From investopedia...guaranteed investment contracts
http://www.investopedia.com/terms/g/guaranteedinvestmentcontract.asp
What does it Mean? Insurance contracts that guarantee the owner principal repayment and a fixed or floating interest rate for a predetermined period of time.
Investopedia Says... Guaranteed investment contracts are typically issued by insurance companies and marketed to institutions that qualify for favorable tax status under federal laws. These products provide institutions with guaranteed returns.
Now here is the question...if these are typically issued by insurance companies...exactly, which insurance companies might those be? Would bond insurers issue guaranteed investment contracts?
Here is what the MBIA website says:
Guaranteed Investment Contracts (GICs)
MBIA Asset Management provides customized investments for bond proceeds and other public funds for such purposes as construction, loan origination, escrow and debt service or other reserve fund requirements. It also provides customized products for funds which are invested as part of asset-backed or structured product transaction.
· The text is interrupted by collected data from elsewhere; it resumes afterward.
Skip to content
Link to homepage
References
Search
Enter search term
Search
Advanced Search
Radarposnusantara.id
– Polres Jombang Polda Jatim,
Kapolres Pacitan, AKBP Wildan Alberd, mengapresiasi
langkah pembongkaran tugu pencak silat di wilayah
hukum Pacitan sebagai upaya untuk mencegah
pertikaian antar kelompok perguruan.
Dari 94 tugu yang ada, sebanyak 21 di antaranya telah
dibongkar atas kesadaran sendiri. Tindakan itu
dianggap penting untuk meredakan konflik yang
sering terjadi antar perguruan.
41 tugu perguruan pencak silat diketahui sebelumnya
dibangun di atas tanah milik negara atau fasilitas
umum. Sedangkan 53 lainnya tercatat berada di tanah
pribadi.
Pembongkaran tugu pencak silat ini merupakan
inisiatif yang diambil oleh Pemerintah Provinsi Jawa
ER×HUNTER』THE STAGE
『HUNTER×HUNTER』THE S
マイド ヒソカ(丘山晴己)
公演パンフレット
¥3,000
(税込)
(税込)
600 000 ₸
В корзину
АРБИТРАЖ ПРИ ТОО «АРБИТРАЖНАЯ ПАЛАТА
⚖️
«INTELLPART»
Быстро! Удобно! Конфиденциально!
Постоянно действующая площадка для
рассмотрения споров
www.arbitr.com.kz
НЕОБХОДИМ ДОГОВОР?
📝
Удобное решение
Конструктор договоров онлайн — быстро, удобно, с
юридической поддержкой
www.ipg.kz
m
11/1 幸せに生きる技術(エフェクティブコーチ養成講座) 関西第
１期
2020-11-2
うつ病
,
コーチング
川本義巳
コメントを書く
In both cases, a guaranteed investment can serve as an attractive alternative to traditional use of open market securities, at a higher yield and with full customization of cash flows. MBIA’s product line consists of investment agreements, flexible repurchase agreements, put agreements and forward delivery agreements. Investments carry MBIA’s Triple-A financial guarantee, and they make it possible for clients to minimize market risk through structured withdrawals, while investing to generate attractive returns until the funds are needed.
Edit to add: Any info would be appreciated.